Victoria nunca volvió al lugar que durante muchos campeonatos fue su lugar. Asegura que al principio no lo hizo porque debía rearmar su identidad. Le tocó irse lejos de la Argentina y eso la distanció de la camiseta marrón. De regreso en el país, pensó en hacer socia a su hija porque la memoria de su infancia la empujaba hacia las maravillas que habilita crecer adentro de un club. Hoy anda cada tanto por la General Paz, observa el estadio desde arriba de un auto y no puede evitar que se le filtre una mueca: “Miro las publicidades que se ven desde afuera y pienso cuántas cosas habrán cambiado adentro. Me gustaría poder ir algún día para reencontrarme con toda esa parte de mi vida”.

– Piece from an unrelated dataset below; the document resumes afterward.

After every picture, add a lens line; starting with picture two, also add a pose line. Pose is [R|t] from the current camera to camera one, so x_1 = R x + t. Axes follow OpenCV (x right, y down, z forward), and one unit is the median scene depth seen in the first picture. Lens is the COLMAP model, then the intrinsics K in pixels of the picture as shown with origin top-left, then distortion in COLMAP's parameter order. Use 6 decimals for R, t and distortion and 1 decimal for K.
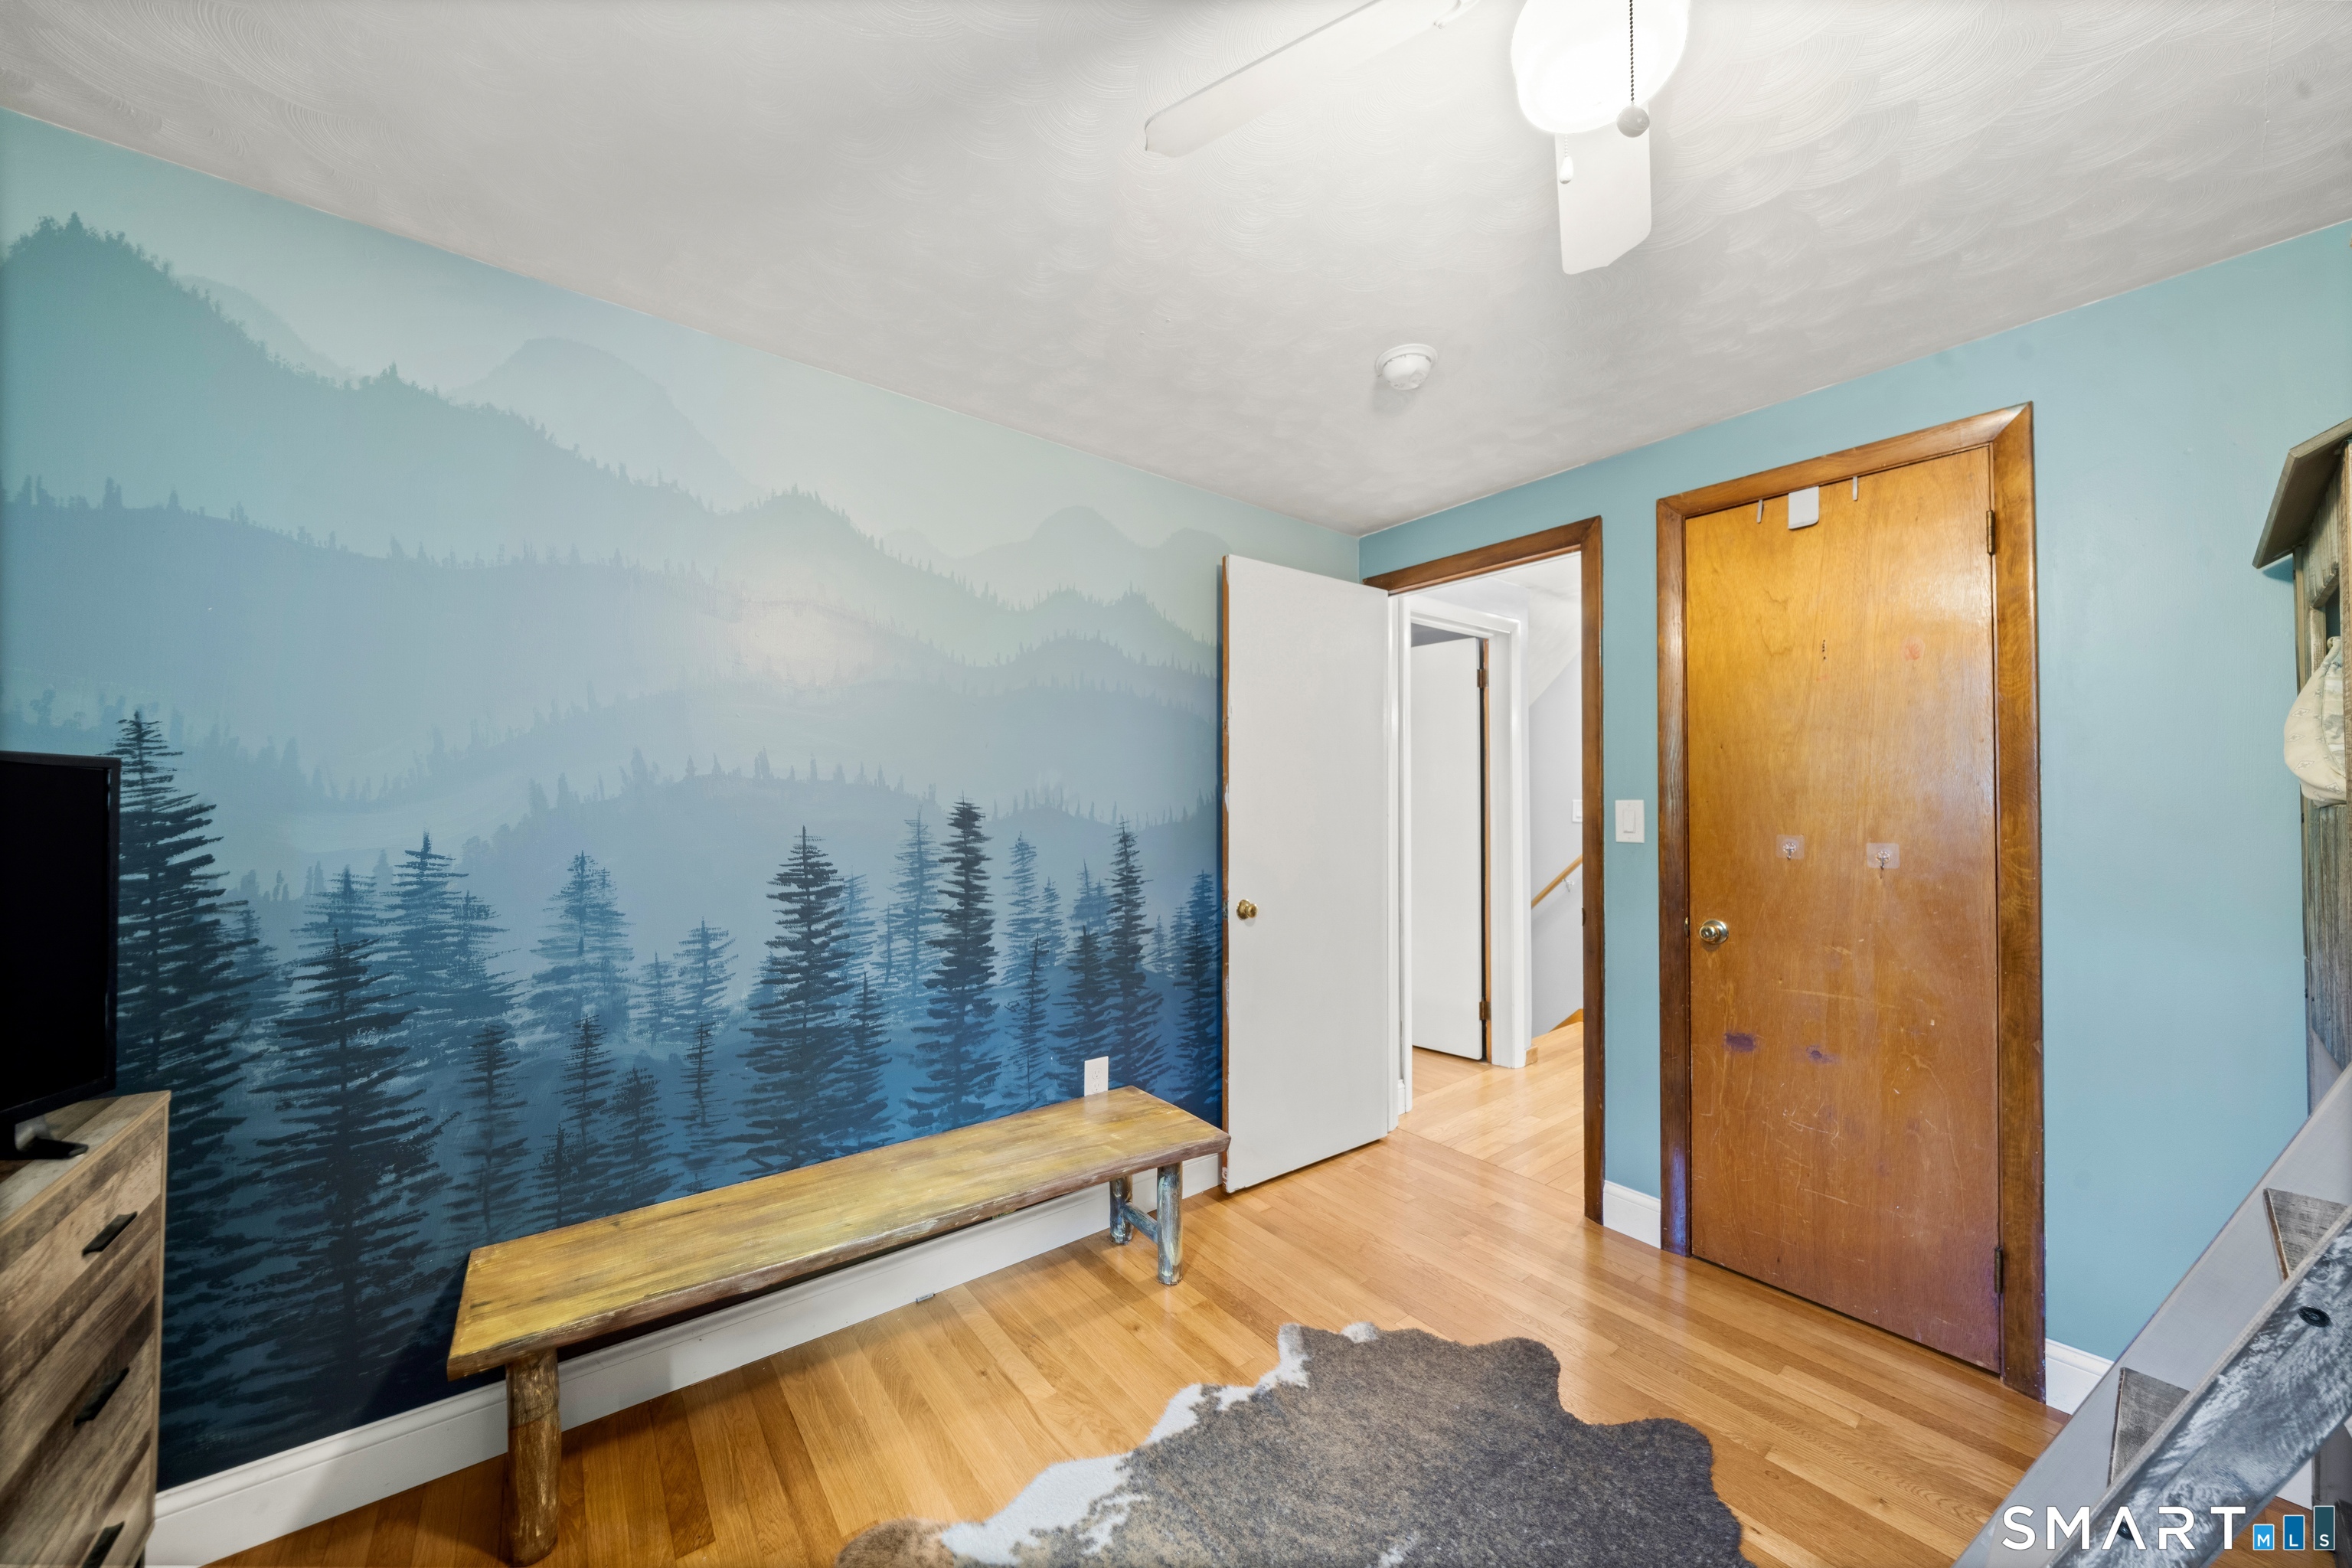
lens RADIAL K [[832.5, 0, 1176.6], [0, 832.5, 787.8], [0, 0, 1]] dist [-0.003488, -0.000075]
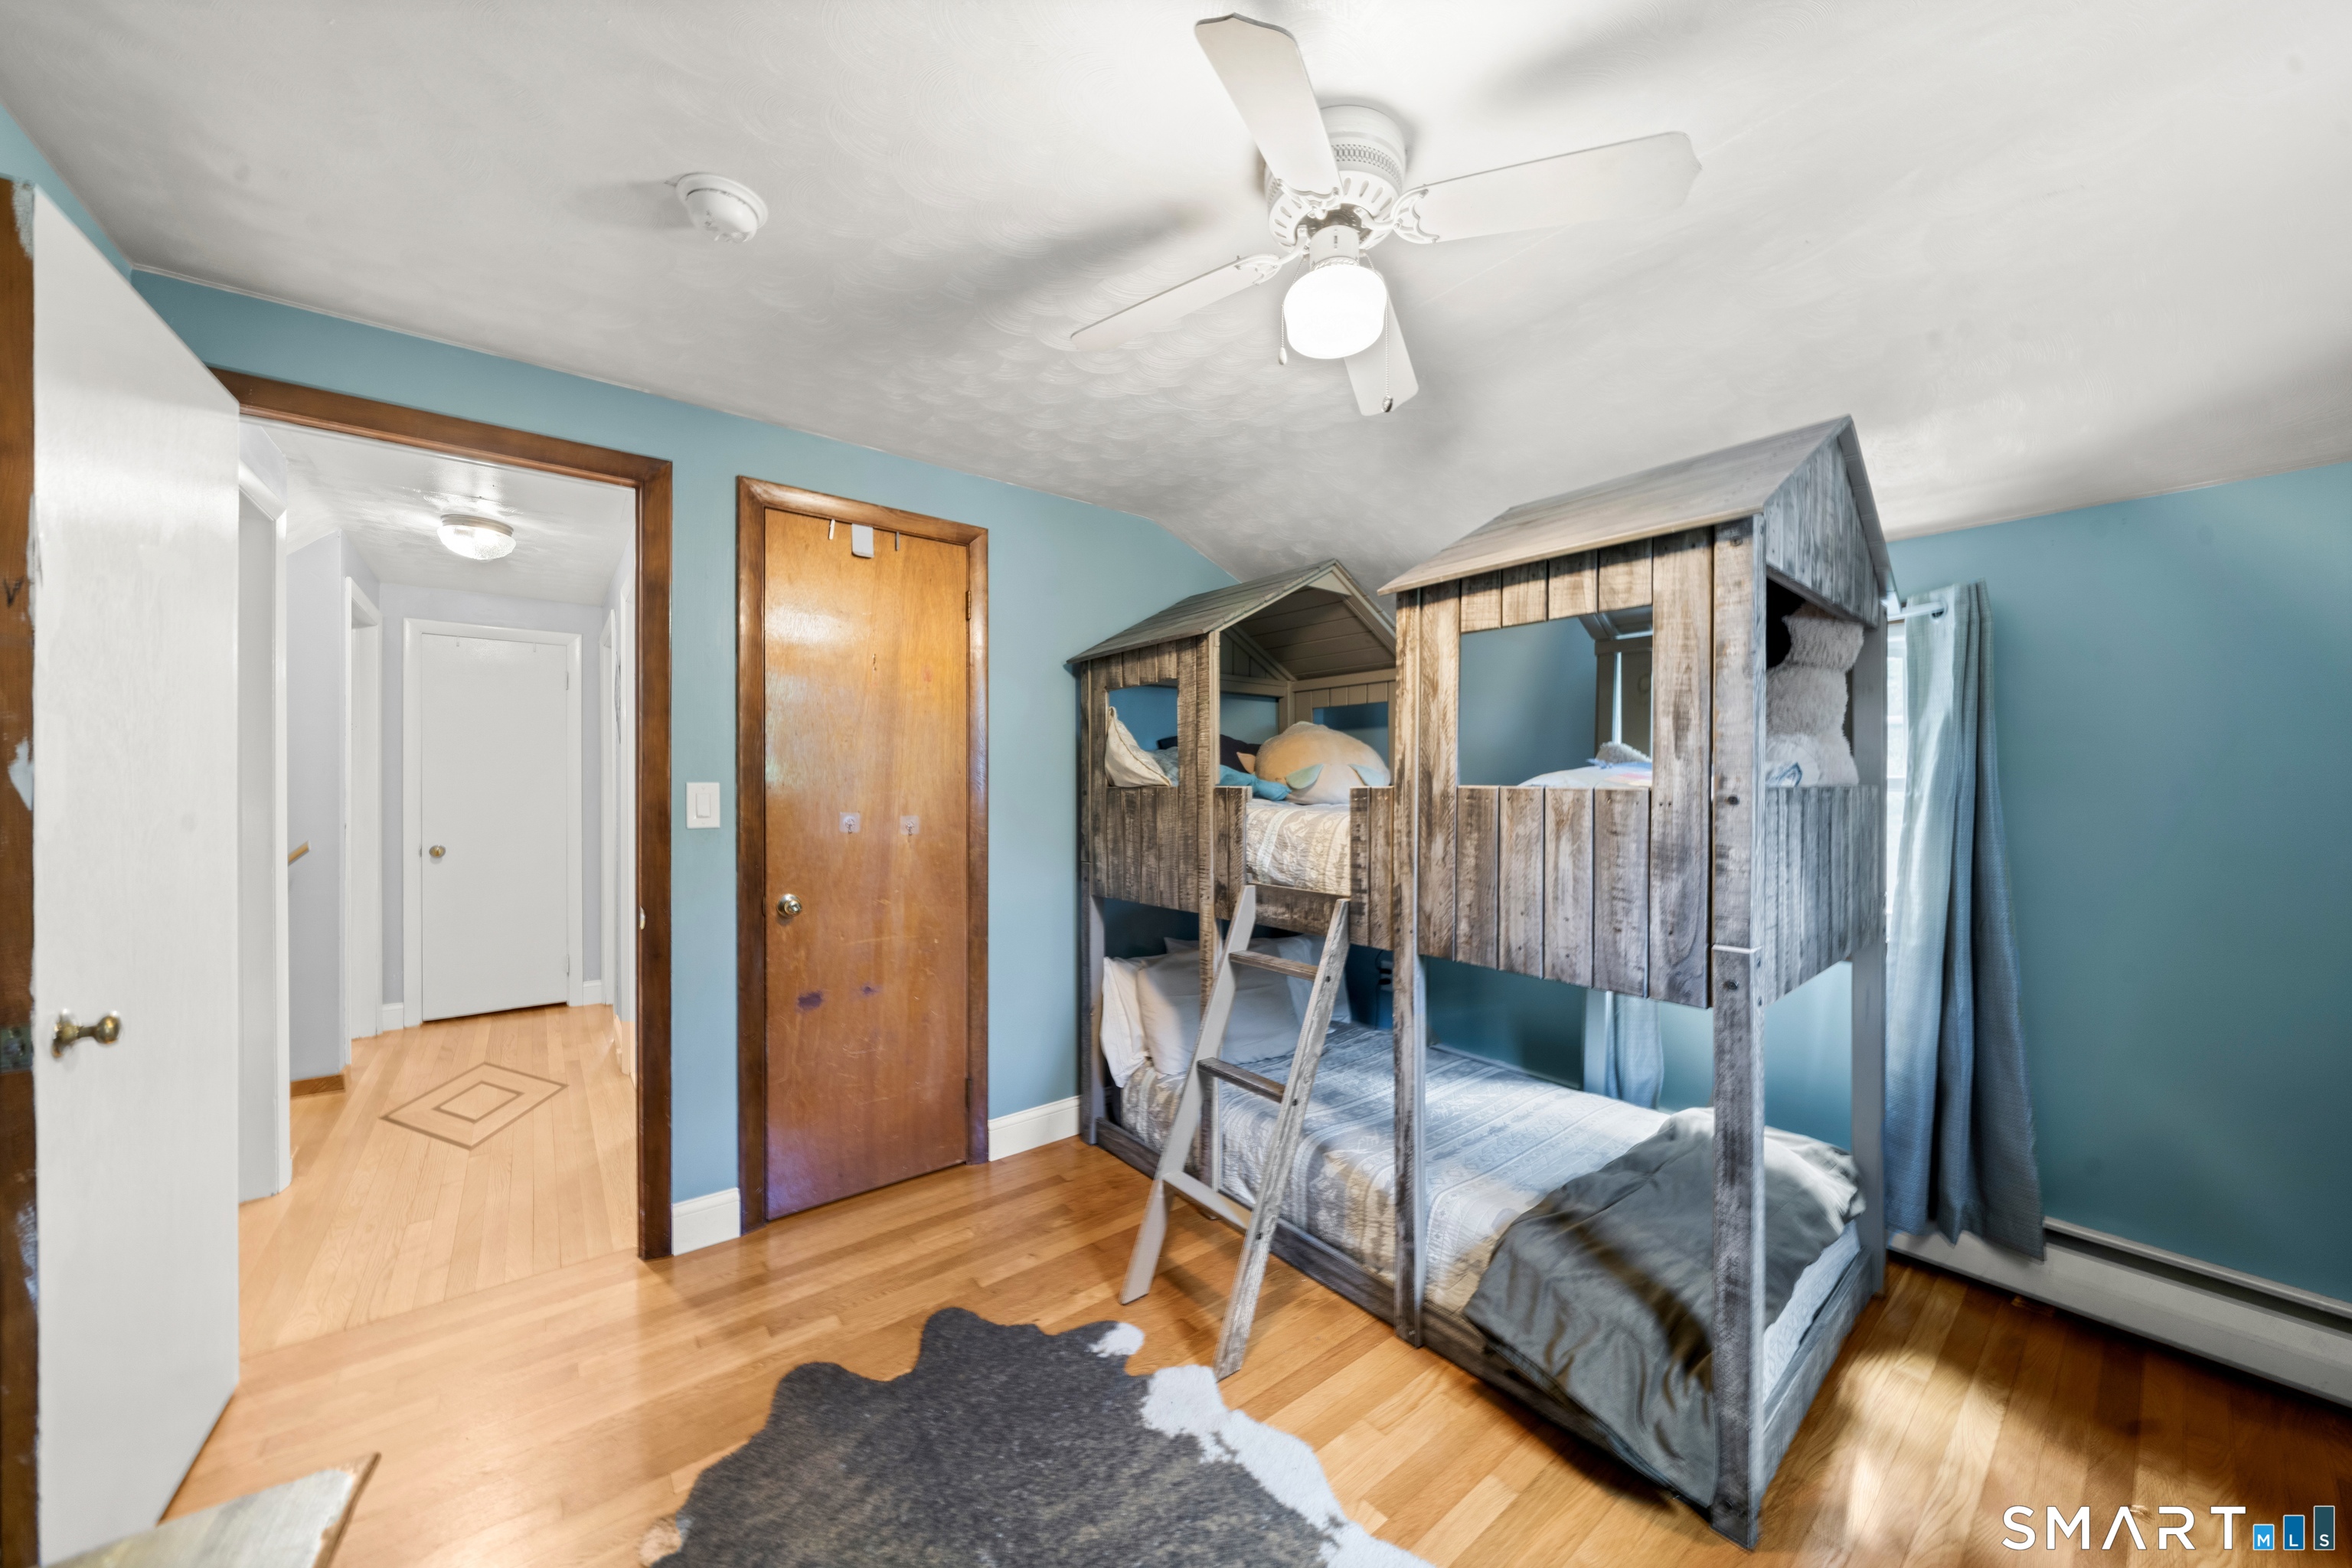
lens RADIAL K [[832.5, 0, 1178.1], [0, 832.5, 789.4], [0, 0, 1]] dist [-0.003488, -0.000075]
pose [[-0.022556, -0.003210, 0.999740, -0.476411], [-0.016850, 0.999854, 0.002831, 0.012456], [-0.999604, -0.016781, -0.022607, 0.579118]]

Hay marcas de las buenas que no se borran. Victoria aprendió que resistir valía la pena cuando el descenso se le aparecía como un monstruo feroz y esa lección futbolera le sirvió para caminar cuando advirtió de más grande que el mundo albergaba cosas mucho más jodidas que jugar en la B. Ocurra lo que ocurra, desde aquel empate con River y para siempre, Platense será una patria en la que atesorar los goles gritados y las sonrisas cosechadas. En una jornada impregnada de gloria, al ascenso en la cancha de Lanús también lo siente suyo. “De Platense”, repite, convencida, Victoria, experta en identidades, para siempre calamar.